Myles Garrett, adrenal control, sports commentary, and the Book of Matthew

The future needs less aggression. Achieving that will require us to gain better control of our own adrenal responses. This will be difficult. Evolution has sculpted us to be on alert at all times. The parasympathetic nervous system has scant resources for slowing adrenal responses once they get started. This explains shocking events like what happened in the Browns-Steelers game last night (Thursday, November 14, 2019).

Myles Garrett

A tussle started near the end of the game. Myles Garrett ripped off Mason’s Rudolph’s helmet and hit him in the head with it. Rudolph was unhurt, but the result could have been different. The blow could have been fatal.
Does this mean Myles Garrett is a bad person? Listen to him talk and he seems like the opposite of a bad person. But he plays a game that requires lots of adrenaline. It can be hard to turn off the aggression once the whistle blows. This seems obvious, so what interests me more is the commentaries surrounding this event, especially some of the statements made about the generalized brawl that followed the helmet swing. For instance…

What Skip Bayless said

Skip Bayless debates sports issues with Shannon Sharpe on FS1’s Undisputed program each morning. I like Skip. He and I share a love for the Dallas Cowboys and the San Antonio Spurs. Skip is also a Christian. I am not a Christian. But I was still chagrined to hear him say that he understands the need teammates have to protect each other. I don’t understand that need. And I don’t understand why so many Christians make excuses for violence-escalation in such circumstances. Even I, as a non-believer, have great respect for the following New Testament verses…

Matthew 5:

38 You have heard it said, An eye for an eye, and a tooth for a tooth:

39 But I say you should resist not evil: but whosoever shall smite you on the right cheek, turn to him the other also.

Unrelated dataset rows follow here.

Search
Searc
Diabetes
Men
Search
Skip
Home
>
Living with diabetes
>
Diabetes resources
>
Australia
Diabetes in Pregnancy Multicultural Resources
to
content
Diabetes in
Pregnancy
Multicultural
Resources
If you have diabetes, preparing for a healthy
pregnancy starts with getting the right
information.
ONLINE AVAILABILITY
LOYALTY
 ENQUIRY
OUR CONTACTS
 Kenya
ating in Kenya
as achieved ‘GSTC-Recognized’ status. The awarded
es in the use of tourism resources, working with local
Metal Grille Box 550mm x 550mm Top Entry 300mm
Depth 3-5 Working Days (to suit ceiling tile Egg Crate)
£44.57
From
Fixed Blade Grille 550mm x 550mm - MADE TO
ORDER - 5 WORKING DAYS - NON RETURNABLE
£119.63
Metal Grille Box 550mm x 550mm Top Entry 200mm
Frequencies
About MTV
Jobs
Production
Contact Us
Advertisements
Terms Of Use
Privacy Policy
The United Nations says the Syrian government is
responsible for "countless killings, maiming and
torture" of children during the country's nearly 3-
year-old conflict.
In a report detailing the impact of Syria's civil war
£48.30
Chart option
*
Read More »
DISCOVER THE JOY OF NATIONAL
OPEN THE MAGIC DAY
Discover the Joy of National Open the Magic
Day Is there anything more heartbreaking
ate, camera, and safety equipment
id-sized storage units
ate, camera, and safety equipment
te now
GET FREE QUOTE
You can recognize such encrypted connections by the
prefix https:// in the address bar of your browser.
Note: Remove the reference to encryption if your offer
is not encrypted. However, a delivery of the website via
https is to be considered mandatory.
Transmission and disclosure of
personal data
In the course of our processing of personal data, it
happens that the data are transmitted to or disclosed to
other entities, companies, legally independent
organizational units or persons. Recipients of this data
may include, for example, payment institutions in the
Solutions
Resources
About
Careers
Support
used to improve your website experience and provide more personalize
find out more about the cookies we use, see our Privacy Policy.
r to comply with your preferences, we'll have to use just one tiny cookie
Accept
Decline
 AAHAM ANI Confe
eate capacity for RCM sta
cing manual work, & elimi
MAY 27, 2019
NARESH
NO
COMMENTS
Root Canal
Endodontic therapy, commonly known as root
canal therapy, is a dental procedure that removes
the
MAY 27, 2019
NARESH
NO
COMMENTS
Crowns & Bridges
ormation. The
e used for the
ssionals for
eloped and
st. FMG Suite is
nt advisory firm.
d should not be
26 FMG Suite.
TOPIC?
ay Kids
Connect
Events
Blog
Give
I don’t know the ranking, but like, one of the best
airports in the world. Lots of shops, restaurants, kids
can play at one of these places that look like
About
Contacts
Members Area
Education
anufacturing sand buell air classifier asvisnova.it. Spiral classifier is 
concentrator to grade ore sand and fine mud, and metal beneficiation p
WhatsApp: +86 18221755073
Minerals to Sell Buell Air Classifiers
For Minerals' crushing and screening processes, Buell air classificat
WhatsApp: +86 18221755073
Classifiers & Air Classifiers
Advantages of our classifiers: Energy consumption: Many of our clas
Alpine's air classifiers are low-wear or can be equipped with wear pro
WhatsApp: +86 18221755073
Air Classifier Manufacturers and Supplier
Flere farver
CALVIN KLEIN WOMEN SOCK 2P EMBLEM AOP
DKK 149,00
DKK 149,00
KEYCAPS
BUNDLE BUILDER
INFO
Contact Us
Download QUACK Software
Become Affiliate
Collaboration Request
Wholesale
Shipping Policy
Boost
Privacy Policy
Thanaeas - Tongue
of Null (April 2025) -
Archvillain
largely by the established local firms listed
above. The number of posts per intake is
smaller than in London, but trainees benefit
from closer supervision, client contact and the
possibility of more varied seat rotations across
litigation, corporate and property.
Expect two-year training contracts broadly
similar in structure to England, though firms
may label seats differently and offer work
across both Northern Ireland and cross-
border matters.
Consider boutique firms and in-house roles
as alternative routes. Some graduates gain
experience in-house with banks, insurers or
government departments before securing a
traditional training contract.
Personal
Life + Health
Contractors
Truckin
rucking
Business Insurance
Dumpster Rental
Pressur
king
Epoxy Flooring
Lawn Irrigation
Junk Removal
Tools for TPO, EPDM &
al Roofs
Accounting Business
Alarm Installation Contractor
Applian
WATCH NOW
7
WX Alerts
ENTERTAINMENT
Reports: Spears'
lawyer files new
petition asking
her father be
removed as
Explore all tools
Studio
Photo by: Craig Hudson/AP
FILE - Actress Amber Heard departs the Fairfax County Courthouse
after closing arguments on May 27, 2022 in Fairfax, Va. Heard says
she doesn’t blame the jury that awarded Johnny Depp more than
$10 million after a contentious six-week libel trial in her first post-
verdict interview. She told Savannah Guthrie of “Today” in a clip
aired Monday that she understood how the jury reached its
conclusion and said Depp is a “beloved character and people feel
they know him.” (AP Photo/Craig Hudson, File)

40 And if any man will sue you, and take away your coat, let him have your cloak also.

43 You have heard it said that you should love your neighbor and hate your enemy.

44 But I say, Love your enemies, bless them that curse you, do good to them that hate you, and pray for them which despitefully use you, and persecute you;

41 And whosoever shall compel you to go a mile, go with him twain.

I think Skip Bayless should have made reference to these ideas in his commentary. NOT because we should all be pacifists, and never defend ourselves, but because we should all focus on de-escalation at all times, leaving violent self-defense as an absolute last resort. Back away when a punch is thrown. Don’t start World War One when Archduke Ferdinand is assassinated. Try to still the roiling waters. This is the proper approach for Christians, atheists, over-heated football players, voters, and politicians too.

Blessed are those who de-escalate violence. This is what the future needs.